Graphics file formats and file compression

Graphics files tend to be large. If you remember the lessons on print files, this is easily explained. 2 bytes per pixel, thousands of pizels.... Yup, they will fill your harddrive VERY QUICKLY if you don't do something. Quick example: Photo, 4x6" scanned at 300dpi, 16bit color: 2 x 300x300 x 24 (bytes, dots per inch, 24 square inches) = 4.32MB. Uncompressed, you couldn't put even one photo onto a floppy disk.

So - what do we do with it? The answer is compression - one of two types: lossy and lossless. The basic difference here is that you lose some information when going with lossy compression.

Let's start by discussing lossless compression. While there are a number of options, the big one is 'zip'. In the lab, we use the application 'Winzip.' Winzip has two valuable properties/uses: first, a reduction in file size without losing anything (20-90% compression depending on the file) and second, you can zip multiple files into a single .zip file. This makes life much simpler when transferring files (especially over the web) - only one file to move, and it's smaller. The bummer is that you cannot directly work with zip files. You have to uncompress them. Thus, zipping is great for either backups or transfers, but not for working with the files. A number of files you will use at CWU are zip files. Play around with WinZip a little - you'll be using it (or something similar) for years.

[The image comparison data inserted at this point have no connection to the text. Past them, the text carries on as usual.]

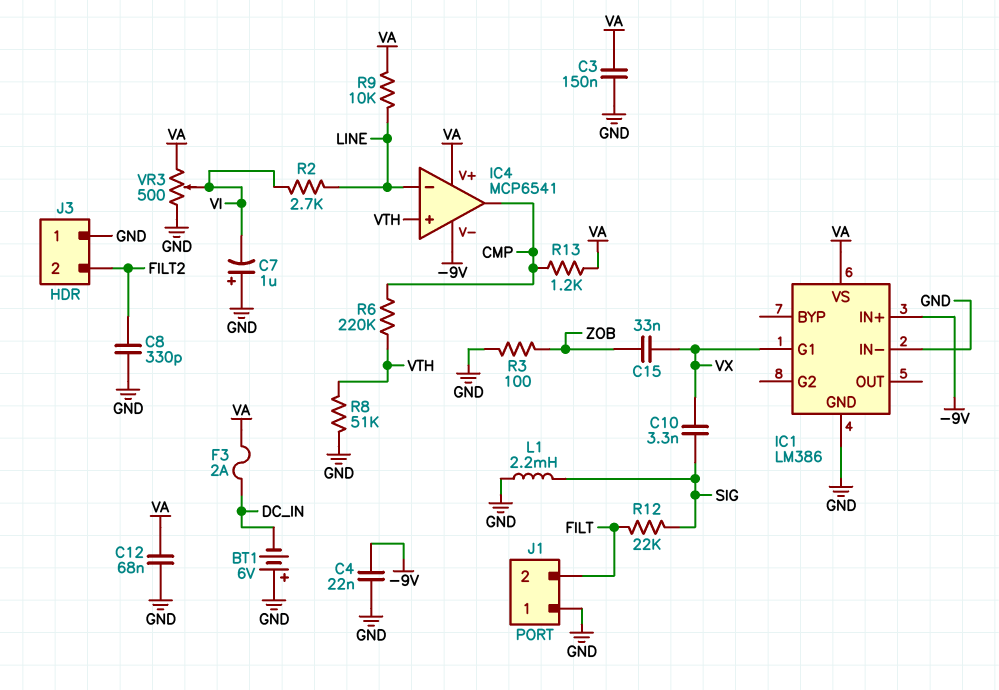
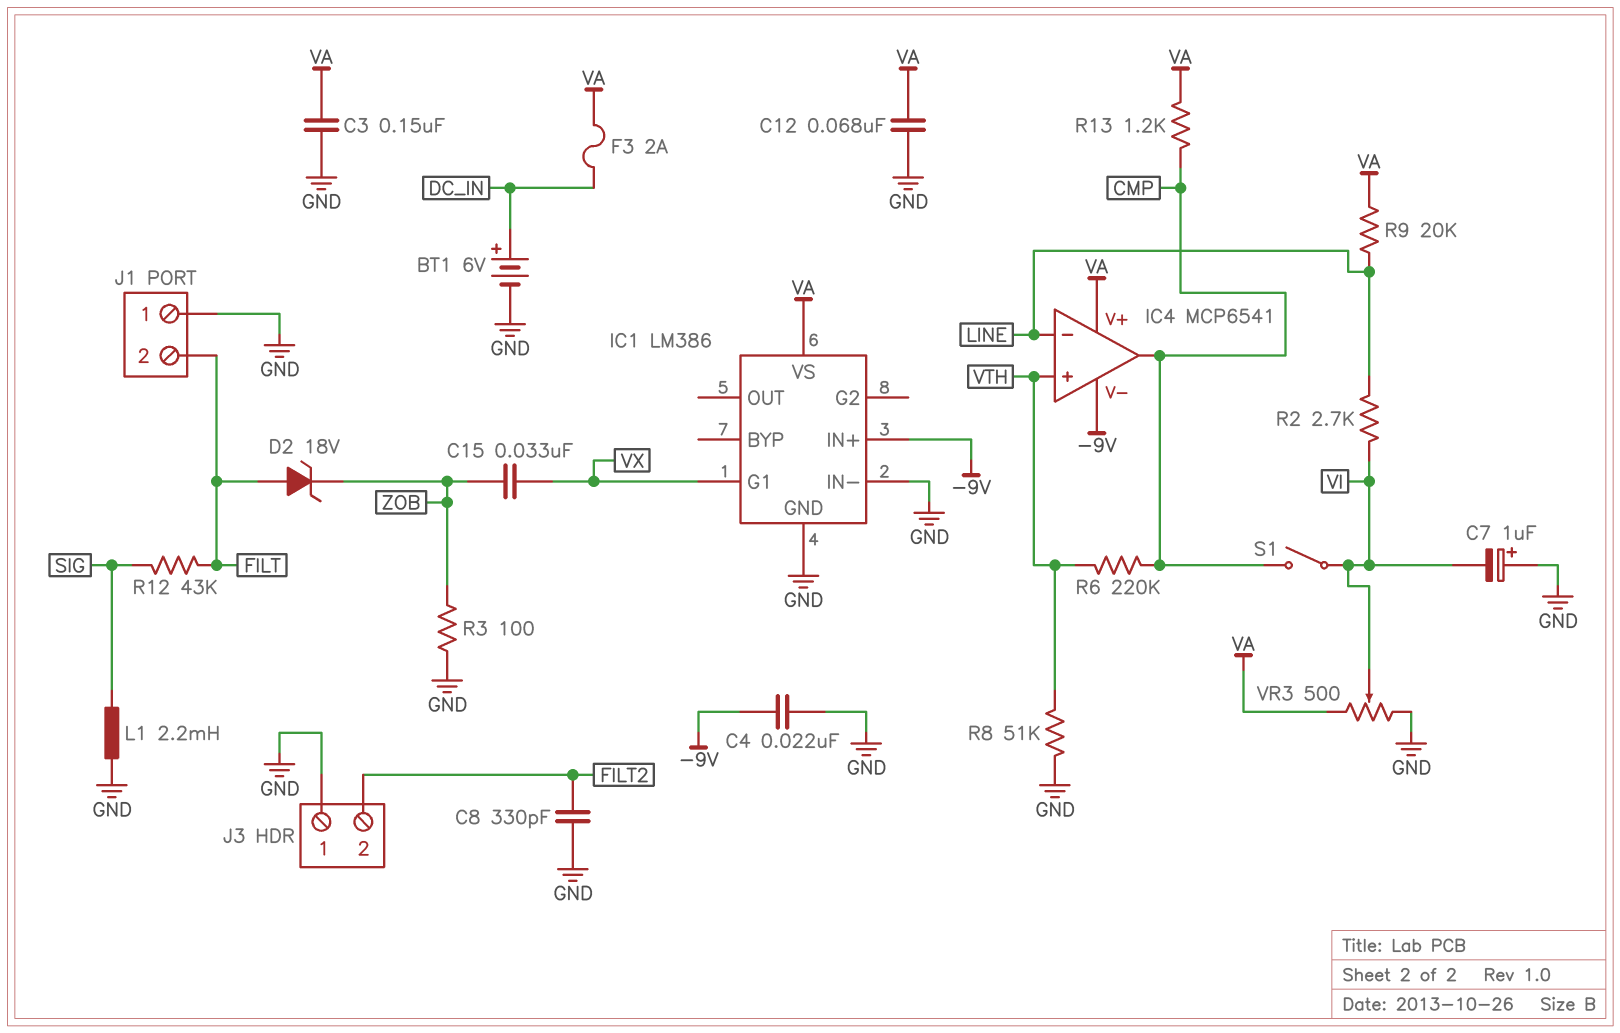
BT1: 6V (plus GND, minus DC_IN) -> 6V (plus DC_IN, minus GND)
C10: 3.3nF (SIG, VX) -> none
D2: none -> zener 18V (A FILT, K ZOB)
R9: 10k (LINE, VA) -> 20k (LINE, VA)
R12: 22k (FILT, SIG) -> 43k (FILT, SIG)
S1: none -> switch (CMP, VI)

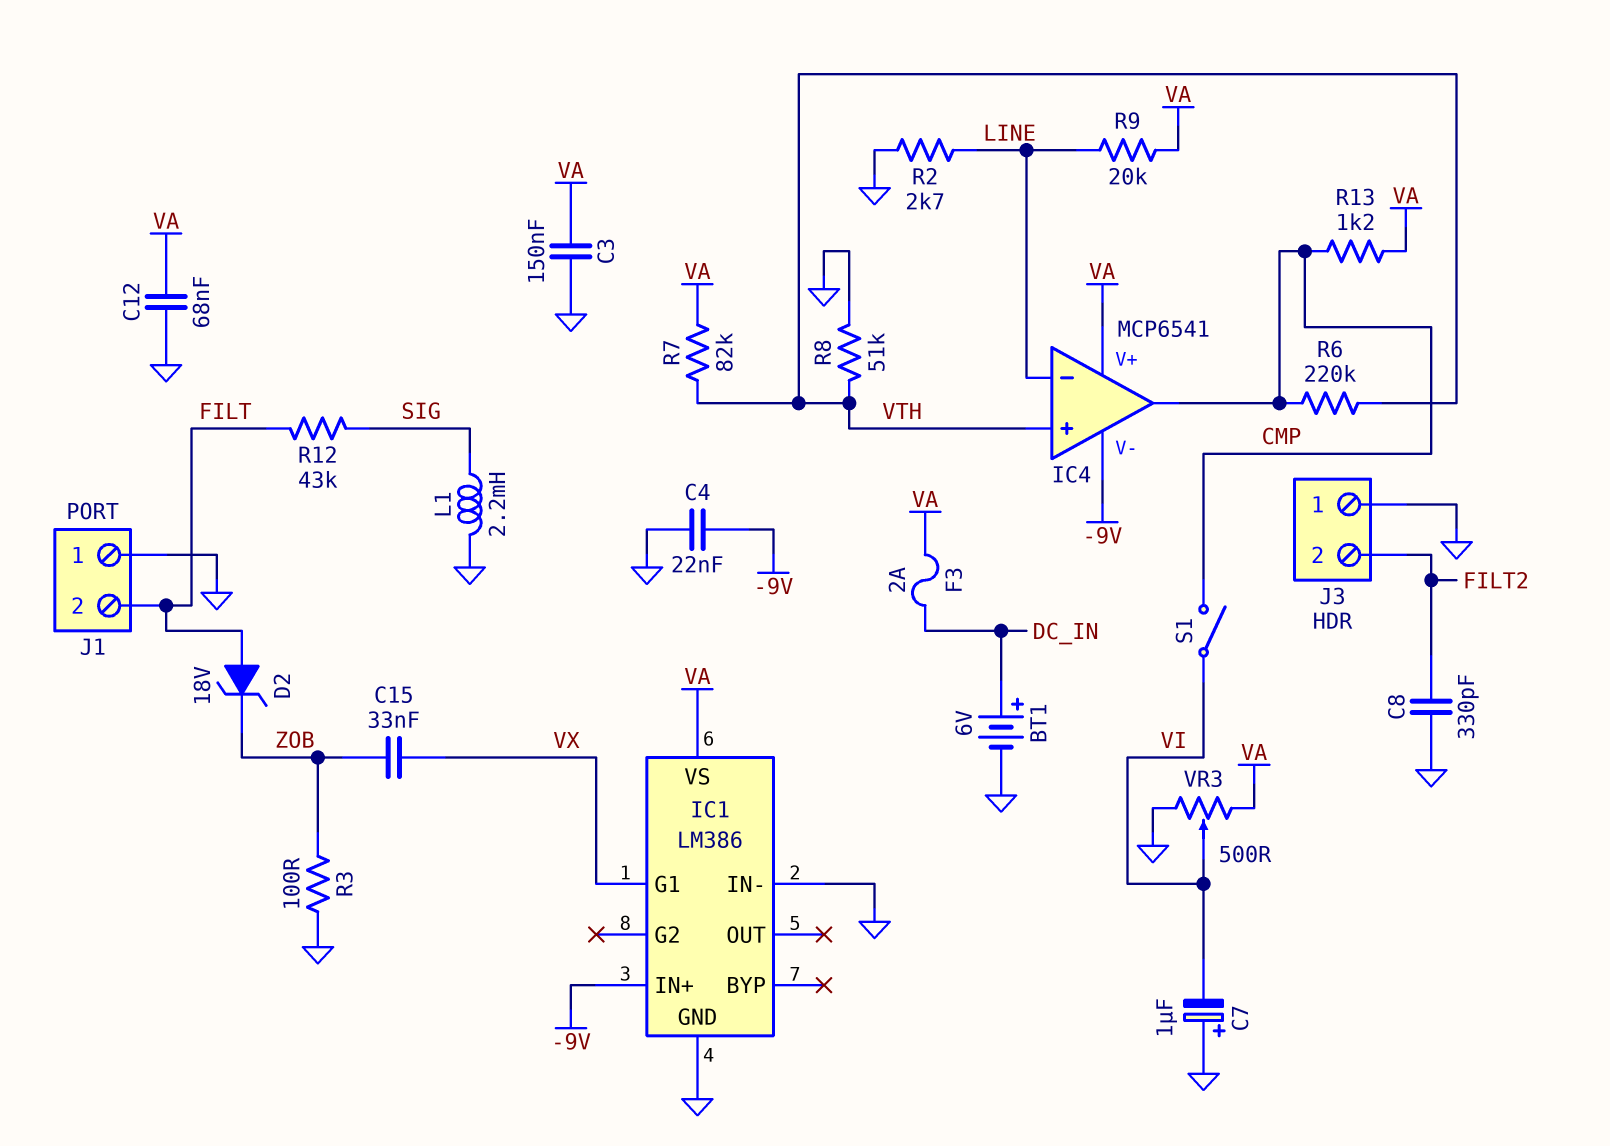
R2: 2.7k (LINE, VI) -> 2.7k (GND, LINE)
R7: none -> 82k (VA, VTH)

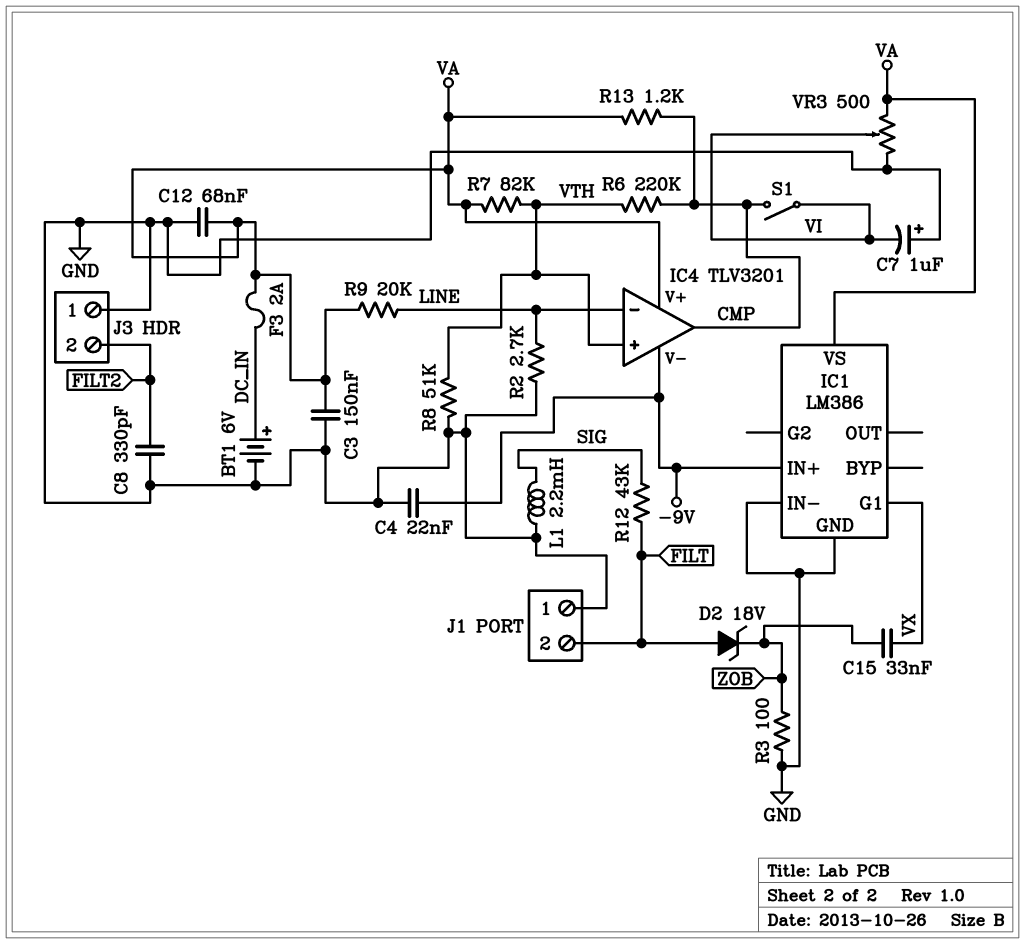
IC4: MCP6541 -> TLV3201

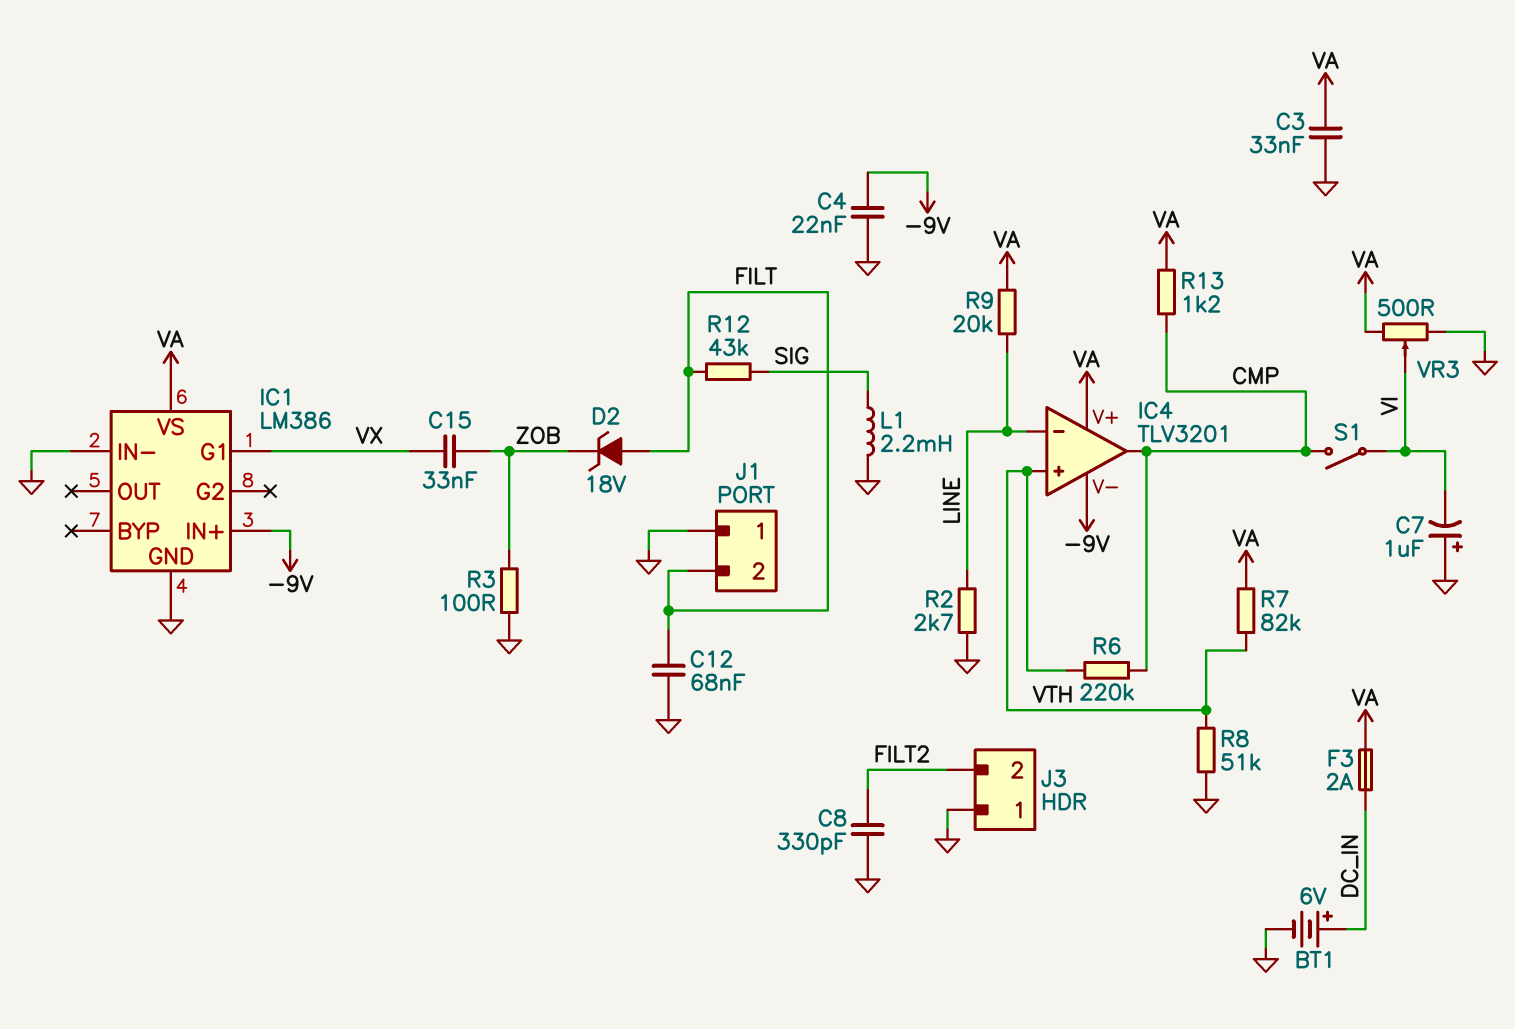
C3: 150nF (GND, VA) -> 33nF (GND, VA)
C12: 68nF (GND, VA) -> 68nF (FILT, GND)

Update - the basic zip functionality is now built into Windows. Right click on a file/folder, select send to - compressed (zipped) folder. This will toss however many files you have selected into a single, compressed file. While you would think this would eliminate the need for Winzip (or something similar), you would be wrong. Remember UNIX workstations? That many GIS users use? Well, compression on those systems are usually .tar files. Which Windows can't handle.... To get around this, use Winzip or a competitor like 7Zip (free download and use).

Now, on to lossy compression as it applies to graphics files. Think about the example above. The raw files are huge.

Both .tif and .bmp files are uncompressed. In other words, huge. They are also industry standard file formats - basically every application can read them.

What about compressed files - the two most common (and industry standard) are .jpg and .gif. Almost every graphic you see on the web is one of these two. Why you might ask? - basically because compressed files download much faster. How much? Well, an order of magnitude (10x) compression without visible change is typical for a photo. In other words, that tif file we discussed above (scanned photo) would only be about 400k in size as a .jpg file. And, at this level of compression, the human eye typically cannot tell the difference. As a rule of thumb, I usually use about a 15-20% compression ratio - works great.

What's the difference between .gif and .jpg files? For all practical purposes, the only difference is 8 vs 16 bit color. Obviously, then, .gif files should be smaller - but they lose a lot in color. So - clipart-type stuff (only a couple of colors) are usually .gif format - photos are pretty much always .jpg.

In summary: .tif (lossless), .bmp (lossless), .jpg (lossy) 16 bit, .gif (lossy) 8 bit, Zip compression (lossless). Note zip compression is useful for both file compression and combining multiple files into a single file.

One more comment - in the GIS/remote sensing world, we work with two other types of compressed files: Mr Sid (.sid) and .ecw (by ERmapper). Both use wavelet compression (don't ask....) and get very high compression ratios without apparent file changes. I just want to expose y'all to these names, as you will run into them in the future.